Home / BeaverDeck / Docs / Configuration Guide / RBAC

Kubernetes RBAC

By default, the chart creates a dedicated ServiceAccount, a ClusterRole, and a ClusterRoleBinding that assigns the ClusterRole to that ServiceAccount. The role is cluster-scoped, so its namespaced resource permissions apply in every namespace.

The default values are serviceAccount.create: true and rbac.create: true. Object names are generated from the Helm release unless serviceAccount.name or rbac.clusterRoleName overrides them.

Two permission layers: the user's BeaverDeck role and the pod's Kubernetes ServiceAccount RBAC must both allow an operation. See the application permission matrix for role keys and action combinations.

Default ClusterRole Rules

The table below reflects the rules rendered by the current Helm chart. Full access means get, list, watch, create, update, patch, and delete.

API group	Resources	Verbs	Why BeaverDeck uses them
Core (`""`)	`pods`	Full access	Pod lists, status, manifests, Apply YAML, deletion, restart workflows, and node drain discovery.
Core (`""`)	`pods/log`, `pods/exec`	Full access	Read and follow container logs, and create interactive exec sessions. Logs primarily need `get`; exec primarily needs `create`.
Core (`""`)	`events`	Full access	Event browsing and troubleshooting. BeaverDeck primarily reads Events, but the default rule grants the same write verbs as other core resources.
Core (`""`)	`configmaps`, `secrets`	Full access	Resource browsing, manifests, Apply YAML, auth configuration Secret storage, suppressed-alert ConfigMap storage, and configuration checks.
Core (`""`)	`services`, `serviceaccounts`, `resourcequotas`	Full access	Resource pages and manifests, Apply YAML, networking checks, and namespace/GPU quota checks.
Core (`""`)	`persistentvolumeclaims`, `persistentvolumes`, `nodes`, `nodes/proxy`	Full access	Storage and node views, Insights, node cordon/uncordon, drain discovery, and kubelet summary statistics through the node proxy.
Core (`""`)	`namespaces`	`get`, `list`	Populate namespace selection and apply application namespace scope.

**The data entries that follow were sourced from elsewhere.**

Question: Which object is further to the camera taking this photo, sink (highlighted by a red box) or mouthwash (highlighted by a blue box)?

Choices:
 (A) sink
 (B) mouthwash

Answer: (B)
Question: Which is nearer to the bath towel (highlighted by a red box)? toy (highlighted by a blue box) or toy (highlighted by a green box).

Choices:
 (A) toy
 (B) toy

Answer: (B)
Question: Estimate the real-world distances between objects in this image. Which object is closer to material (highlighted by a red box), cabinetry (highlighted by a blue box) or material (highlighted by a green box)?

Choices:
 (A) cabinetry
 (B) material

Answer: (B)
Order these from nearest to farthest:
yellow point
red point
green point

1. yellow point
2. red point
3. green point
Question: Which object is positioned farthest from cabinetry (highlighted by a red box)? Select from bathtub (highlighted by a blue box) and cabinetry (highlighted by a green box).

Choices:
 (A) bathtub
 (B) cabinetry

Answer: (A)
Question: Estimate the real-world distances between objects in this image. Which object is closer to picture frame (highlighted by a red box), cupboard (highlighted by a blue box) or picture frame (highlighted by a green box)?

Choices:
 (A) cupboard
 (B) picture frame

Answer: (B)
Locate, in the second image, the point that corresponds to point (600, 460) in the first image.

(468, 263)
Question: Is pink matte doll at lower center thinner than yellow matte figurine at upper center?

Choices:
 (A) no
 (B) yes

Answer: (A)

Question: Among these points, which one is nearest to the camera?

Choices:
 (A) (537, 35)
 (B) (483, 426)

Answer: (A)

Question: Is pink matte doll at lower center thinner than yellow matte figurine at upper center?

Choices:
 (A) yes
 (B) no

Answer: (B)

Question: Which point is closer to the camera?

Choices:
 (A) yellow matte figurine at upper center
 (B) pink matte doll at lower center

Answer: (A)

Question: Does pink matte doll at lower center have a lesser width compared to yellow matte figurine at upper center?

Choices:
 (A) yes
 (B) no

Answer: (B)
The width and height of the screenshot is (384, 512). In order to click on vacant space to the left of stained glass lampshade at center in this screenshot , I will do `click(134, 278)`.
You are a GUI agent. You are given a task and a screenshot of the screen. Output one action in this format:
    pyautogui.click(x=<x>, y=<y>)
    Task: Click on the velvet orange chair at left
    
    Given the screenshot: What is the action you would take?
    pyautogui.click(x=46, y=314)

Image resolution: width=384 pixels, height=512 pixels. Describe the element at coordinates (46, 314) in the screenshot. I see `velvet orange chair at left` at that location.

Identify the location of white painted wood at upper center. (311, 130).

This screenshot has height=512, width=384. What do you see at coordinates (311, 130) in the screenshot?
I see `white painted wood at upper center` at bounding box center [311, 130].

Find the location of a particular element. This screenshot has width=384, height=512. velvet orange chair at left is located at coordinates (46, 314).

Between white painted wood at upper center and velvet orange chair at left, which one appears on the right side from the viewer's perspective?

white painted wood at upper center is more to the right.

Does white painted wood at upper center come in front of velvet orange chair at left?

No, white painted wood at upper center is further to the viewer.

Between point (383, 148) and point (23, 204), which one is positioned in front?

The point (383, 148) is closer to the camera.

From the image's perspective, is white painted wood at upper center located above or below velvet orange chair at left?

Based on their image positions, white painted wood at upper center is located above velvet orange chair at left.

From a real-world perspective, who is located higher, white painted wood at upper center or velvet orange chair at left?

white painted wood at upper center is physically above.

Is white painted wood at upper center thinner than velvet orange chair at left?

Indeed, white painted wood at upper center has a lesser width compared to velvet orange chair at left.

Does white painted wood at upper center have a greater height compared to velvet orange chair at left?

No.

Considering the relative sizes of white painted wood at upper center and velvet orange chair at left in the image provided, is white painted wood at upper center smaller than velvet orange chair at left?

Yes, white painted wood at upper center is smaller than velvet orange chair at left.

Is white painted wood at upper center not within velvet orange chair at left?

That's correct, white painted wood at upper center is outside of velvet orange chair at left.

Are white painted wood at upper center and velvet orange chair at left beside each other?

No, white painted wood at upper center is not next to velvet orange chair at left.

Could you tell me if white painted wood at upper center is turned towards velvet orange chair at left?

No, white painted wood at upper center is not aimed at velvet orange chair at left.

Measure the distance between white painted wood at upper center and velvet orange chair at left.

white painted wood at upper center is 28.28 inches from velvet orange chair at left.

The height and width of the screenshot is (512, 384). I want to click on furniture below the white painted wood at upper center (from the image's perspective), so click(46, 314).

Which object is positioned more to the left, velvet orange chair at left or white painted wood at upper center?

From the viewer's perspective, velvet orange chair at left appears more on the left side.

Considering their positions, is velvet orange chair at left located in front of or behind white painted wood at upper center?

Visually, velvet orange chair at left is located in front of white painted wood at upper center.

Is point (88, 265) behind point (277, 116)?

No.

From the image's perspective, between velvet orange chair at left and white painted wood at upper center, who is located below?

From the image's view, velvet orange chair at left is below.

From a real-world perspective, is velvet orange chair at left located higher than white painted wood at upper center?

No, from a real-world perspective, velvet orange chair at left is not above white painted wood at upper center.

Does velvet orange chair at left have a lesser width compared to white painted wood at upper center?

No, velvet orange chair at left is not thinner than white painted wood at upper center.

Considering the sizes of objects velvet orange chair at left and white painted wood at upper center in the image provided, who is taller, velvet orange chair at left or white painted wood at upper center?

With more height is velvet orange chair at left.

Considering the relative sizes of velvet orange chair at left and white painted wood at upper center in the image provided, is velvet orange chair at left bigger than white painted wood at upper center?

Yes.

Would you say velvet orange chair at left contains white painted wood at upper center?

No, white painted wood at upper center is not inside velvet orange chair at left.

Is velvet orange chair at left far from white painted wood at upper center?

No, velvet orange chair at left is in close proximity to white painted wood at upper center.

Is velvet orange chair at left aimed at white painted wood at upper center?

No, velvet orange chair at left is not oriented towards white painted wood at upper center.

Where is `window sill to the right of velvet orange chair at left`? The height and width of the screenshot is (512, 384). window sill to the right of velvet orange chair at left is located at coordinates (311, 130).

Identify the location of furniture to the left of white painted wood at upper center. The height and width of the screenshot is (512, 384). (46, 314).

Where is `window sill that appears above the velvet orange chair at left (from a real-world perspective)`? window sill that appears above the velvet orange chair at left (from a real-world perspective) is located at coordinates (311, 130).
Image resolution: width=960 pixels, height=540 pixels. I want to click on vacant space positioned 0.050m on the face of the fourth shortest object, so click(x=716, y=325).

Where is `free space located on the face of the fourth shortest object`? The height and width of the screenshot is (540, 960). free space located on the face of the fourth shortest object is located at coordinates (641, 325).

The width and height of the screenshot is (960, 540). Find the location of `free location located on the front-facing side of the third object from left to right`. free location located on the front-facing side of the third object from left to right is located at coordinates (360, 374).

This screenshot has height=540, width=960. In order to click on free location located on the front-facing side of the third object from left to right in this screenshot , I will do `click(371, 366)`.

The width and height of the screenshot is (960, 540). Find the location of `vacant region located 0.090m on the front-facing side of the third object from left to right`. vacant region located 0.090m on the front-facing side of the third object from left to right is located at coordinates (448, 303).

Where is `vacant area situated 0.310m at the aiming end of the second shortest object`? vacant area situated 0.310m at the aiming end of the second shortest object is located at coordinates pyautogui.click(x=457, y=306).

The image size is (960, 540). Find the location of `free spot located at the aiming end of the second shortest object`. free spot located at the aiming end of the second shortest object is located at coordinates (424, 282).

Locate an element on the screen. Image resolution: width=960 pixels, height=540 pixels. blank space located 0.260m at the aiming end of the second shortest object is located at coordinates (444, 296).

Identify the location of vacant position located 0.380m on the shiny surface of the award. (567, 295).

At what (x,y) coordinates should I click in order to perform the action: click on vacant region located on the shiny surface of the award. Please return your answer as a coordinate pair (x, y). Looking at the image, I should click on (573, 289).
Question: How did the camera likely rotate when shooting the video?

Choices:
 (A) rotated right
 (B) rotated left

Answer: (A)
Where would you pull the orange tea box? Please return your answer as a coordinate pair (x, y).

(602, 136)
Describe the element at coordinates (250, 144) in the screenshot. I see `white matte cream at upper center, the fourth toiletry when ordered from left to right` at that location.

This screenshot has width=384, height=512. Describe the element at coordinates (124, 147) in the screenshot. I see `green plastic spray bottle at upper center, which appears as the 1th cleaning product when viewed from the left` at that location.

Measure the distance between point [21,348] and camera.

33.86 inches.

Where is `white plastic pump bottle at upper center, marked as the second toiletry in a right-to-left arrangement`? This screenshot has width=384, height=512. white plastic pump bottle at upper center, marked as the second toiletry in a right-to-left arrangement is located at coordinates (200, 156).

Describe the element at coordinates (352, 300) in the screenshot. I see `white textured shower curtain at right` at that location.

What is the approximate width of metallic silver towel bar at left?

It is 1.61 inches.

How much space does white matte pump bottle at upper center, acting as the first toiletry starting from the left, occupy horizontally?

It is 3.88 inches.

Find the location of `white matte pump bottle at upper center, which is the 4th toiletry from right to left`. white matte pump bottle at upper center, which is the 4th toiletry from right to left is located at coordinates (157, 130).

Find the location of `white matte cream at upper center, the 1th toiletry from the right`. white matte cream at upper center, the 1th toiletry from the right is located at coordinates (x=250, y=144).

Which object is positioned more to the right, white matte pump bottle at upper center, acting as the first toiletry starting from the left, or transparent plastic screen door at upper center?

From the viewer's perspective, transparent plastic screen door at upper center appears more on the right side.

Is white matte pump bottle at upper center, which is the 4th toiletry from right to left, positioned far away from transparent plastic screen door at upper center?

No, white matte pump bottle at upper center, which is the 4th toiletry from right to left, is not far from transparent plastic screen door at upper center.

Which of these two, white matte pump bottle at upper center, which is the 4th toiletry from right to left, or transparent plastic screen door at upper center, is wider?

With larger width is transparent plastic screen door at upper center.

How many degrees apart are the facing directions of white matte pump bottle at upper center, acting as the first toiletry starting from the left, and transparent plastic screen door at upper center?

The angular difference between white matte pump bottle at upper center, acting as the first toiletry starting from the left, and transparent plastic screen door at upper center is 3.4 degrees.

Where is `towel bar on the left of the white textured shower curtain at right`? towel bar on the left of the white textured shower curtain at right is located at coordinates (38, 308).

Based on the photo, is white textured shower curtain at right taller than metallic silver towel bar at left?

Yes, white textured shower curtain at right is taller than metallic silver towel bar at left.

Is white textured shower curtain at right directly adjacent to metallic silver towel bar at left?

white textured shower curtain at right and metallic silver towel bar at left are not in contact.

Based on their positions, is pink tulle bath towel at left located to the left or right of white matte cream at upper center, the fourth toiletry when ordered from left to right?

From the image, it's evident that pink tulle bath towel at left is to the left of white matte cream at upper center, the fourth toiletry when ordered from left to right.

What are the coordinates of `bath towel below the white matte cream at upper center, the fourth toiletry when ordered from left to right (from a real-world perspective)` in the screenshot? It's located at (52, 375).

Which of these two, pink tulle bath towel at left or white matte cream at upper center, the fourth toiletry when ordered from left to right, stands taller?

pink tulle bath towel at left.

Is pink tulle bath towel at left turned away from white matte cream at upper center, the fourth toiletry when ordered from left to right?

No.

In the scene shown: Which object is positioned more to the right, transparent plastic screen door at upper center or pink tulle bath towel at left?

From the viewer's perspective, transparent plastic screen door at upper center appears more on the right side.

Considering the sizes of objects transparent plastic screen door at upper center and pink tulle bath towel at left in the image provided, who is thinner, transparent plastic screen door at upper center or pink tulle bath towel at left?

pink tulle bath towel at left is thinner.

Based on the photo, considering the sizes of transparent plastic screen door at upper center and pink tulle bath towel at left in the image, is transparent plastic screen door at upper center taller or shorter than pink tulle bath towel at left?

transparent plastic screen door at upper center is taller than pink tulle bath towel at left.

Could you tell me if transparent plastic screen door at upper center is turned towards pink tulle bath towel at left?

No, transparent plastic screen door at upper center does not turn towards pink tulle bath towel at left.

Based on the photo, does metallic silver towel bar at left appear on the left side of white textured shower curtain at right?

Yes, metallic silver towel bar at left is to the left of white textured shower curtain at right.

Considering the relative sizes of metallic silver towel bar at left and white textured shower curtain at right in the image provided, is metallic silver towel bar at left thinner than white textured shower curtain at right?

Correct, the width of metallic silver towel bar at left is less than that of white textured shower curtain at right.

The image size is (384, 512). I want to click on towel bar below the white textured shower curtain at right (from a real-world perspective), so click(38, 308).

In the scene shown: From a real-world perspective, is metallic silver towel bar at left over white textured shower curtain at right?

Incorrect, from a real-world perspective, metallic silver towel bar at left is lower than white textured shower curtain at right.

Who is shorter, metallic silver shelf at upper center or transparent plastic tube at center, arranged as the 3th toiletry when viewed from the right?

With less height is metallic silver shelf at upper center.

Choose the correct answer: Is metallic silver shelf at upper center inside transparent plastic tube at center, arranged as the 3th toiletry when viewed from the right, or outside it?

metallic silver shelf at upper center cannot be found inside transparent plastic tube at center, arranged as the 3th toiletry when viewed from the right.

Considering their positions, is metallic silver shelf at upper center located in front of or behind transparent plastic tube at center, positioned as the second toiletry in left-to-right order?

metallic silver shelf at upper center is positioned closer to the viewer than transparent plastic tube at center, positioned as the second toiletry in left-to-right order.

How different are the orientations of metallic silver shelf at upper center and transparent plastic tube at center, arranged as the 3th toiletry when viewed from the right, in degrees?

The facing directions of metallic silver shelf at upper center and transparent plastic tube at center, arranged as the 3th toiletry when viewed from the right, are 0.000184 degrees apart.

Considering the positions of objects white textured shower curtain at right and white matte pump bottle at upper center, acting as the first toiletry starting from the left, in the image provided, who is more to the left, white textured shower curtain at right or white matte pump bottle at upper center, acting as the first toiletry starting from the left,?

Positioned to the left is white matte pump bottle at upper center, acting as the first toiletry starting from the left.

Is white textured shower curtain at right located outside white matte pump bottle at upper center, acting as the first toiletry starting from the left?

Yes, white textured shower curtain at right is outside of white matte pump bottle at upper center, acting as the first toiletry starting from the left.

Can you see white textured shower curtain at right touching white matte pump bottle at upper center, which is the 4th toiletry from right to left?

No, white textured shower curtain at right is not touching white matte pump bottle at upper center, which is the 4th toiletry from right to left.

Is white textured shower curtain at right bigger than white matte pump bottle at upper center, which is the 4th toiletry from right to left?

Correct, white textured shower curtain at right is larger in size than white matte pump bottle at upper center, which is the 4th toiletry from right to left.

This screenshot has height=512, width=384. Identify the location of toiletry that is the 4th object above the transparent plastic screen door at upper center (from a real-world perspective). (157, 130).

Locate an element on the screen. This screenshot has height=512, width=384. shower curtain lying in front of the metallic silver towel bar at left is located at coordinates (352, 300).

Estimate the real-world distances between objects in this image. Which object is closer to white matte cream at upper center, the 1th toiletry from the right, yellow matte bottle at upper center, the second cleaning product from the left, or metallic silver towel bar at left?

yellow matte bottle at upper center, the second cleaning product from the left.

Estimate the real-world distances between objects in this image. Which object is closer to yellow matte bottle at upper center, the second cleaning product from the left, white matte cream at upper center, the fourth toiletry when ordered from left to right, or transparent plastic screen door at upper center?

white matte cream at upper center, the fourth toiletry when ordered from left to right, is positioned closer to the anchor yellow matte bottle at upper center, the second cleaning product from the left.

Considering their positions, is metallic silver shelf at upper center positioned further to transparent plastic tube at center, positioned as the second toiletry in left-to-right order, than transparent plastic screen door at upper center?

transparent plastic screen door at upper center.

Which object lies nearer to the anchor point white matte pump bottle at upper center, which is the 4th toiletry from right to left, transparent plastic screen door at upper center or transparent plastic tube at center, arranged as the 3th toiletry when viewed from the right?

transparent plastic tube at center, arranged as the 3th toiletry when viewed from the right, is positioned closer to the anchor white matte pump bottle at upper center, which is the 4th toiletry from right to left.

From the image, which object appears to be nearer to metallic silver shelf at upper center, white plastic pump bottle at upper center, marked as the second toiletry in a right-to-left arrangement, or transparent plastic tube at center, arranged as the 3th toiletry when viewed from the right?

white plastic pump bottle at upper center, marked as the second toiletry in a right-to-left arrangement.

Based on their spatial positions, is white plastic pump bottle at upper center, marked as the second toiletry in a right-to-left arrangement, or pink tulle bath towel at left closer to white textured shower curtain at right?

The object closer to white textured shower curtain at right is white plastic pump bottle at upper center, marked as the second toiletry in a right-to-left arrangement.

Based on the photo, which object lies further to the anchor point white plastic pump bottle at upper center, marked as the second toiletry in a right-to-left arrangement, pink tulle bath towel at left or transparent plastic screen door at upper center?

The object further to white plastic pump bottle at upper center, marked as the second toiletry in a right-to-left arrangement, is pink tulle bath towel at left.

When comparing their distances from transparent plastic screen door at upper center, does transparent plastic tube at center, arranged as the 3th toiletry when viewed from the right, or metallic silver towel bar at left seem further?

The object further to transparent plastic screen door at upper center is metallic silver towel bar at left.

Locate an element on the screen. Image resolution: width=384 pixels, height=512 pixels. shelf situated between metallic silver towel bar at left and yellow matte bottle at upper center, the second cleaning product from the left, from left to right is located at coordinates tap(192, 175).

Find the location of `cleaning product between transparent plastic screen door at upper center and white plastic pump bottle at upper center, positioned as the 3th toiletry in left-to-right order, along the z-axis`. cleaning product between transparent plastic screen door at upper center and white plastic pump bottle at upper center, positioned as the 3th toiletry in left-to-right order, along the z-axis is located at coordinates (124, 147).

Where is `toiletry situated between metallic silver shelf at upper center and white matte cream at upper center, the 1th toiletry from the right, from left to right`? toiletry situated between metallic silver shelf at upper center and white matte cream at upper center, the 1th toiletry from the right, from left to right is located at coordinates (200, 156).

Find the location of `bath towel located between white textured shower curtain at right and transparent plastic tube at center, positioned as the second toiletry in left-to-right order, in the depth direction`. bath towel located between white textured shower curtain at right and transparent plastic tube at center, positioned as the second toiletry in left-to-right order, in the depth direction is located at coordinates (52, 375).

The default role cannot create, edit, or delete namespaces.
`apps`	`deployments`, `deployments/scale`, `statefulsets`, `daemonsets`, `replicasets`	Full access	Workload lists and manifests, scaling, restarts, Apply YAML, editing, and deletion.
`batch`	`jobs`, `cronjobs`	Full access	Batch workload lists and manifests, Apply YAML, editing, and deletion.
`rbac.authorization.k8s.io`	`roles`, `rolebindings`, `clusterroles`, `clusterrolebindings`	Full access	RBAC resource pages and manifests, Apply YAML, editing, and deletion.
`networking.k8s.io`	`ingresses`, `networkpolicies`	Full access	Ingress pages and manifests, Apply YAML, editing, deletion, networking checks, and NetworkPolicy coverage checks.
`discovery.k8s.io`	`endpointslices`	`get`, `list`, `watch`	Resolve Service backend availability for networking Insights. EndpointSlices are read-only.
`storage.k8s.io`	`storageclasses`	Full access	StorageClass pages and manifests, storage Insights, Apply YAML, editing, and deletion.
`apiextensions.k8s.io`	`customresourcedefinitions`	Full access	CRD pages and manifests, Apply YAML, editing, and deletion.
`metrics.k8s.io`	`nodes`, `pods`	`get`, `list`	Read node and pod CPU/memory metrics for resource tables, cluster health, and Insights.

Eviction permission: pod Evict and node Drain use the Kubernetes eviction API, which requires create on pods/eviction in the policy API group. The current default ClusterRole does not include that rule, so the API server can deny these operations until a cluster administrator adds it.

Scope and Custom RBAC

allowAllNamespaces: false restricts application behavior, but does not narrow the ClusterRole or ClusterRoleBinding.
The default ClusterRole can read and modify listed namespaced resources, including Secrets, in every namespace. Use a custom policy when that scope is not acceptable.
A Kubernetes denial remains a denial even for an admin-mode BeaverDeck user. Broad ServiceAccount RBAC does not let a non-admin user bypass BeaverDeck role checks.
Set rbac.create: false to stop the chart from creating its ClusterRole and ClusterRoleBinding.
Set serviceAccount.create: false and serviceAccount.name to run with an existing ServiceAccount. That ServiceAccount must still be bound to every permission needed by the enabled features.
Custom RBAC must retain access to the auth configuration Secret and suppressed-alert ConfigMap in the BeaverDeck namespace, or startup and configuration updates will fail.